El futuro de Paulo Dybala vuelve a entrar en una zona gris, como recoge hoy Filippo Biafora, de Il Tempo. El atacante argentino atraviesa semanas de incertidumbre mientras espera una conversación definitiva con la directiva de la Roma, en un escenario que recuerda mucho a lo vivido durante su salida de la Juventus hace cuatro años: silencio institucional, rumores constantes y una decisión que parece aplazarse hasta el último minuto.
Aunque el nombre de Dybala sigue despertando interés en varios mercados, la realidad es que, por ahora, las propuestas concretas son escasas. El club que más ilusión genera alrededor del jugador es Boca Juniors.
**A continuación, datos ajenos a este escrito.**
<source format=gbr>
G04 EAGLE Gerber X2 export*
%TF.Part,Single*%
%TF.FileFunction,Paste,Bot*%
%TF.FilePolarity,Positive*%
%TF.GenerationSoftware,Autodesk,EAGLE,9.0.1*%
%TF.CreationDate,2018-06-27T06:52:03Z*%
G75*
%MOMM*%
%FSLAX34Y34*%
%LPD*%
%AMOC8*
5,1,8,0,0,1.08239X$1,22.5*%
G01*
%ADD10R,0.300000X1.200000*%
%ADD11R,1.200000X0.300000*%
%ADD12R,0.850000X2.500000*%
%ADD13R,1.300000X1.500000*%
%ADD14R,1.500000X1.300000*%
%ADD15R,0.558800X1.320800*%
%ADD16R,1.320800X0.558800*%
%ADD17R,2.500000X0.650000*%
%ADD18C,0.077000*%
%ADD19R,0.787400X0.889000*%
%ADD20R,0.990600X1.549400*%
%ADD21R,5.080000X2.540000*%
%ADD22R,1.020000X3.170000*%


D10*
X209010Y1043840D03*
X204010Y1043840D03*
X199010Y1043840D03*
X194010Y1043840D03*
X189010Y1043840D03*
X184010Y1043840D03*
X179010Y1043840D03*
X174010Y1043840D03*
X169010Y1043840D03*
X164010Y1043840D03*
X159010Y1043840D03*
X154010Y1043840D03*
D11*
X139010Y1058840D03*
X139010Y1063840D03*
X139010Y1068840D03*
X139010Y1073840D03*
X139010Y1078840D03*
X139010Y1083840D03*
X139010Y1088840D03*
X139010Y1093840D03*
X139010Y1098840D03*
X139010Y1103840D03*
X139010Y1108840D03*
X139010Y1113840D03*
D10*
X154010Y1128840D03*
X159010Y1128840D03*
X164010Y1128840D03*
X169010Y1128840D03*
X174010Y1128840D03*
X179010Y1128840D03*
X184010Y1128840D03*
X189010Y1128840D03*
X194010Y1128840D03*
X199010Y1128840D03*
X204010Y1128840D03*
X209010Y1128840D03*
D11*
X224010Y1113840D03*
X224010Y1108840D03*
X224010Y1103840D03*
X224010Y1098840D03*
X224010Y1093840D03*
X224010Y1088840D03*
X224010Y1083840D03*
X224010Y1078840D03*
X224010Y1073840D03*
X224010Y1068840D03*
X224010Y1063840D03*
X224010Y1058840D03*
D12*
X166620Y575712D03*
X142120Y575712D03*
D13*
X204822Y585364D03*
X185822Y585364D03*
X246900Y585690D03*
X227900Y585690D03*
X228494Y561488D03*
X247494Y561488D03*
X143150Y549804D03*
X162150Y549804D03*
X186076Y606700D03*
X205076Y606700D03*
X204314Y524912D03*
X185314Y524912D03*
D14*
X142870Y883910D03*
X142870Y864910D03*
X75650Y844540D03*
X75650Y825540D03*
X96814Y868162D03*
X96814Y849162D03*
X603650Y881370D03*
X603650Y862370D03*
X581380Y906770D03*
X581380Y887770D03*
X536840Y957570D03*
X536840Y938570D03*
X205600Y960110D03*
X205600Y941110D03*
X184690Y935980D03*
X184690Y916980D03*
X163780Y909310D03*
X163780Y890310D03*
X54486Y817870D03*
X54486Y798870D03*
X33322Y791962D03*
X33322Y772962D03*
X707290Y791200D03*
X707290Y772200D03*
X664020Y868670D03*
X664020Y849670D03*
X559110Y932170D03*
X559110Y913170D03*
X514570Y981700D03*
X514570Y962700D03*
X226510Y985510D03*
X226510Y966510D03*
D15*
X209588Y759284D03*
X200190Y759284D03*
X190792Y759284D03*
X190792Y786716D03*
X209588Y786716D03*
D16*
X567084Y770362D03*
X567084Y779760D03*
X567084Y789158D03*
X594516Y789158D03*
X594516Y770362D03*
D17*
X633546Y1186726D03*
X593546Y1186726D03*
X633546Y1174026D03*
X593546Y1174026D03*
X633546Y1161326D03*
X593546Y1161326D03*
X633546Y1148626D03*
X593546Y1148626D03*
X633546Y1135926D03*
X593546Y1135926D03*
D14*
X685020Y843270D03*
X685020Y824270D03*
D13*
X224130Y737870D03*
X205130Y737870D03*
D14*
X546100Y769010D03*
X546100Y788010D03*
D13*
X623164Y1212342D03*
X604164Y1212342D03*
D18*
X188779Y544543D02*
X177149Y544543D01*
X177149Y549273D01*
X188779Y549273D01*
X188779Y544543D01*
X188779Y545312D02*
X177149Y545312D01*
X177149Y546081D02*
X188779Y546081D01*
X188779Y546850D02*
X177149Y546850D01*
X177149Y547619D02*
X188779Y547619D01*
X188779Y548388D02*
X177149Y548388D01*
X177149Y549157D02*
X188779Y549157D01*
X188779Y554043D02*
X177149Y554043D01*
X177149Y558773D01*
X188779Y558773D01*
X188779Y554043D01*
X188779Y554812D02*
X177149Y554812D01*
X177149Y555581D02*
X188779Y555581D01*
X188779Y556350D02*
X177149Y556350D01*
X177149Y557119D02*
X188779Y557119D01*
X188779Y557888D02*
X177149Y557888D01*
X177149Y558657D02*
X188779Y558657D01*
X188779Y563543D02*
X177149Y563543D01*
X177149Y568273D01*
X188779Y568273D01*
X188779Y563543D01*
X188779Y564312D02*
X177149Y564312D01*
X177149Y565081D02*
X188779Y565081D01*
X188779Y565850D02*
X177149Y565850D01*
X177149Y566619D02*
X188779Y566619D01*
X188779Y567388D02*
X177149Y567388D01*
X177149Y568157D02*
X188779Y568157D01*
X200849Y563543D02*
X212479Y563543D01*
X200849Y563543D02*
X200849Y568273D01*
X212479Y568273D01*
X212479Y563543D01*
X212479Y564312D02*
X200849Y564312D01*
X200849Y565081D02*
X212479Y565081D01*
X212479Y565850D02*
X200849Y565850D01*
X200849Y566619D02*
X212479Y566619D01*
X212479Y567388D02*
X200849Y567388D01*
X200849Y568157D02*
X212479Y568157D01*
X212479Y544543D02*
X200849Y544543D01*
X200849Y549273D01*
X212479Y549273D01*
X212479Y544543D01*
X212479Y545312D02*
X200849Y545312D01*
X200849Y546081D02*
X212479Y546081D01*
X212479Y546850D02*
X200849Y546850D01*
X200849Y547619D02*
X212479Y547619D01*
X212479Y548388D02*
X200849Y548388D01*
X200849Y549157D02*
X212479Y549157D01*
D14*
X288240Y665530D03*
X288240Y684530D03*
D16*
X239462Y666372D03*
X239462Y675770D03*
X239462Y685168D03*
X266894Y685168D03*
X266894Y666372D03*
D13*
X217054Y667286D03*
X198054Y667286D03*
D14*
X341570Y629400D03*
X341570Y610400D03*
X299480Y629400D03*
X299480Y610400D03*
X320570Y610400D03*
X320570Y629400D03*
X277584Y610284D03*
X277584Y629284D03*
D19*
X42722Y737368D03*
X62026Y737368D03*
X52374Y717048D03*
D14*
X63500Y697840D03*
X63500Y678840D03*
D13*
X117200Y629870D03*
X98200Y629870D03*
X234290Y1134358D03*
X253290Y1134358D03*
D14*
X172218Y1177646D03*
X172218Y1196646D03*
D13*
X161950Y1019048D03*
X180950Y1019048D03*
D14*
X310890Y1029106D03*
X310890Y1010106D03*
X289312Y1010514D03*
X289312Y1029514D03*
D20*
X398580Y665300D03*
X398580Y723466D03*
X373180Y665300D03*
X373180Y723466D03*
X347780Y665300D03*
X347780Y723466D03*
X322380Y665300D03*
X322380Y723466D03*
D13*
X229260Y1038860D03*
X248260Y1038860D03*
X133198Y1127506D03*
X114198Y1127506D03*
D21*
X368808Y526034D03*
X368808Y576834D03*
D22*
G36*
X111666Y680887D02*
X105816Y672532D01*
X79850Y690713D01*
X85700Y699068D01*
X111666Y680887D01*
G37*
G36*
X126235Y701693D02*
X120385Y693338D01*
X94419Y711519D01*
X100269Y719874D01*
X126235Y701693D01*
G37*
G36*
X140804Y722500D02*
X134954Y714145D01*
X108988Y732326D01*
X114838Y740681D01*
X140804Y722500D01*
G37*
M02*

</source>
En Argentina sueñan con ver a la “Joya” en La Bombonera y tanto su círculo más cercano como algunos compatriotas estarían empujando para facilitar el regreso. La influencia de Leandro Paredes y de su pareja, Oriana Sabatini, alimenta todavía más esa posibilidad emocional.
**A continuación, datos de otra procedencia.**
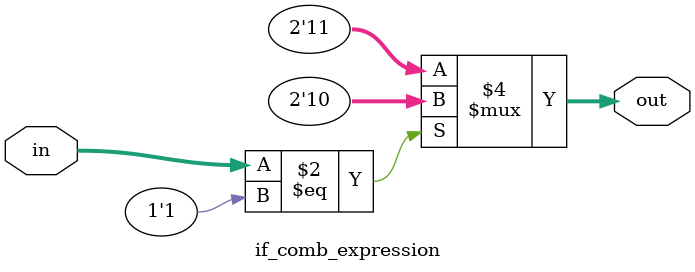
<source format=sv>
module if_comb_expression(input bit [1:0] in, output bit [1:0] out );
always_comb
    if(in==1'b1)
        out = 2'd2;
    else out=2'd3;
endmodule
</source>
Sin embargo, el principal obstáculo es económico. La propuesta que maneja Boca está muy lejos de las cifras que actualmente percibe el futbolista en Europa, algo que convierte la operación en una apuesta más sentimental que deportiva o financiera. Dybala valora el cariño del club argentino, pero también sabe que aún puede competir al máximo nivel en el fútbol europeo.
Mientras tanto, desde Brasil apareció otro actor inesperado. Flamengo ha mantenido algunos contactos exploratorios para conocer la situación del delantero. El conjunto carioca sigue atento a oportunidades de mercado para reforzar su plantilla con estrellas internacionales, aunque por ahora las conversaciones no han pasado de una primera toma de contacto.
La sensación es que el tiempo corre, pero las certezas todavía no llegan. En Roma no terminan de aclarar cuál será el papel de Dybala en el nuevo proyecto, Boca espera un gesto del jugador y Flamengo permanece al acecho. Y en medio de todo, la “Joya” vuelve a encontrarse ante una decisión que puede marcar el último gran capítulo de su carrera.